Görev tanımı
Aşağıdaki satırların tamamını hiçbir şeyini değiştirmeden kopyalayın, yalnız resimleri cevaba almayın.

Liste
.....

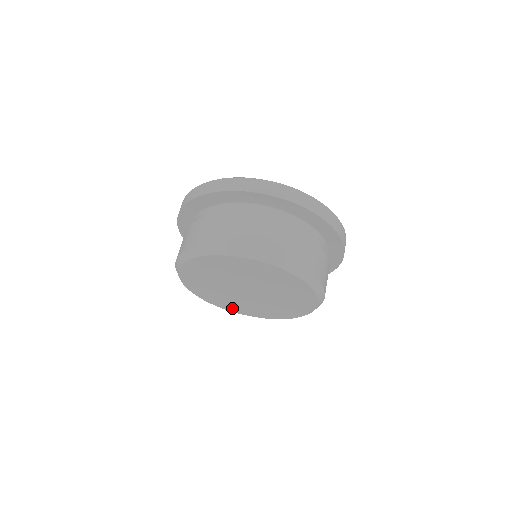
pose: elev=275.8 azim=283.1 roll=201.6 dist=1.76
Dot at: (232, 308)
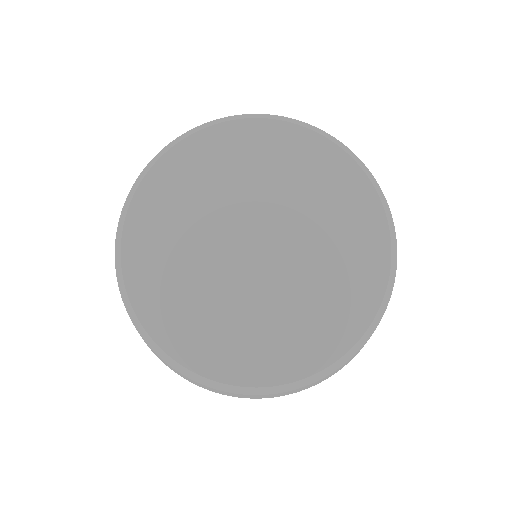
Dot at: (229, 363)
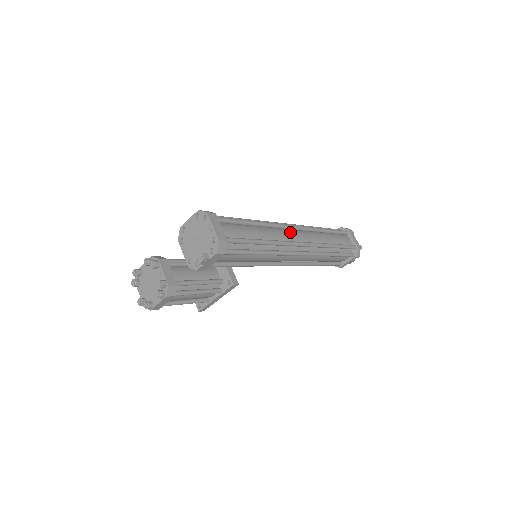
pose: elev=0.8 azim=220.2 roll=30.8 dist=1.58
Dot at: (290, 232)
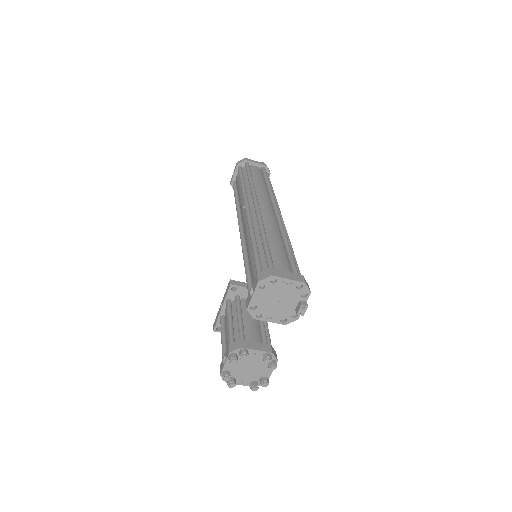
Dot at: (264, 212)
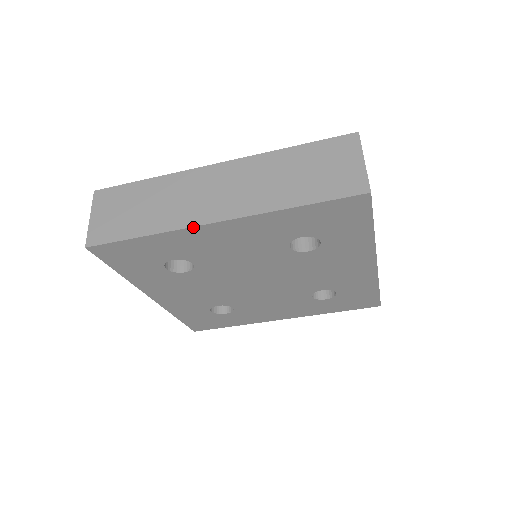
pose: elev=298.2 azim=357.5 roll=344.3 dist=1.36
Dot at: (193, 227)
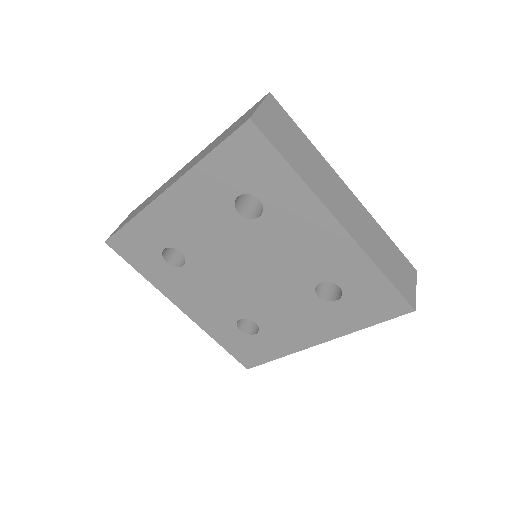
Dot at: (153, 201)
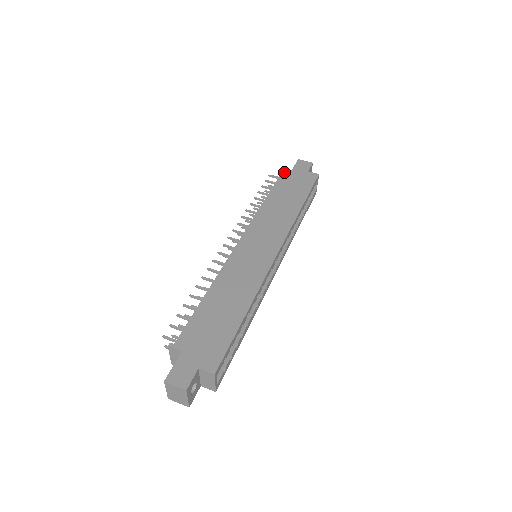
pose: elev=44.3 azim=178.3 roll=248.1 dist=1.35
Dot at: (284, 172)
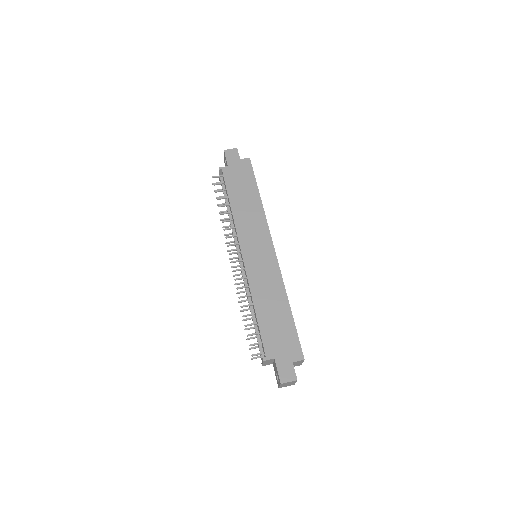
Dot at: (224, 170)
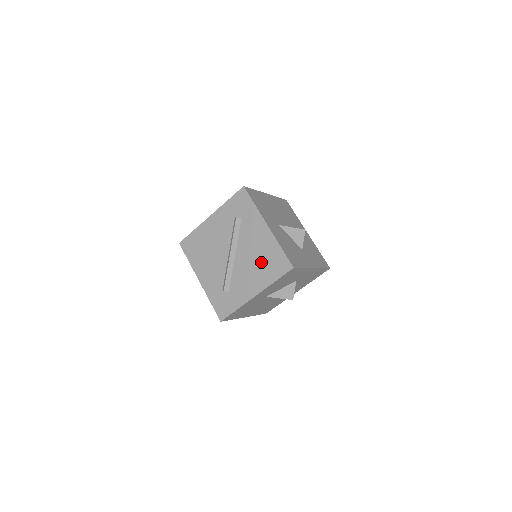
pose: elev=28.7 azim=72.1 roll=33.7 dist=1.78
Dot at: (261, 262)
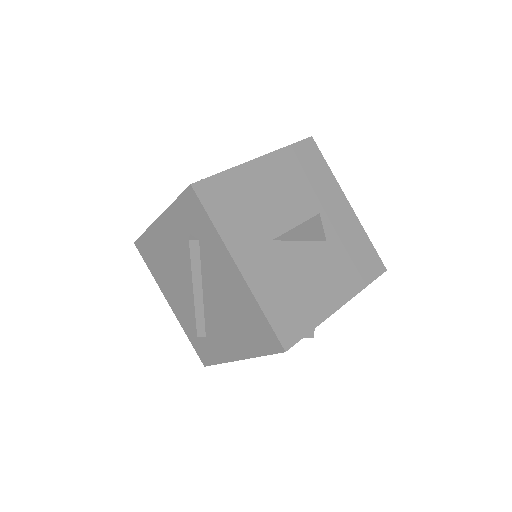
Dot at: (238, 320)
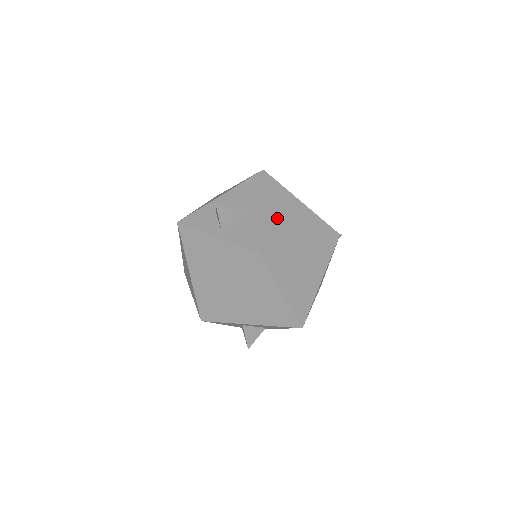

.....

Yanıt
pose: elev=275.8 azim=283.1 roll=201.6 dist=1.76
Dot at: (232, 308)
Dot at: (229, 363)
pose: elev=0.8 azim=220.2 roll=30.8 dist=1.58
Dot at: (290, 232)
Dot at: (264, 212)
pose: elev=298.2 azim=357.5 roll=344.3 dist=1.36
Dot at: (193, 227)
Dot at: (153, 201)
pose: elev=44.3 azim=178.3 roll=248.1 dist=1.35
Dot at: (284, 172)
Dot at: (224, 170)
pose: elev=28.7 azim=72.1 roll=33.7 dist=1.78
Dot at: (261, 262)
Dot at: (238, 320)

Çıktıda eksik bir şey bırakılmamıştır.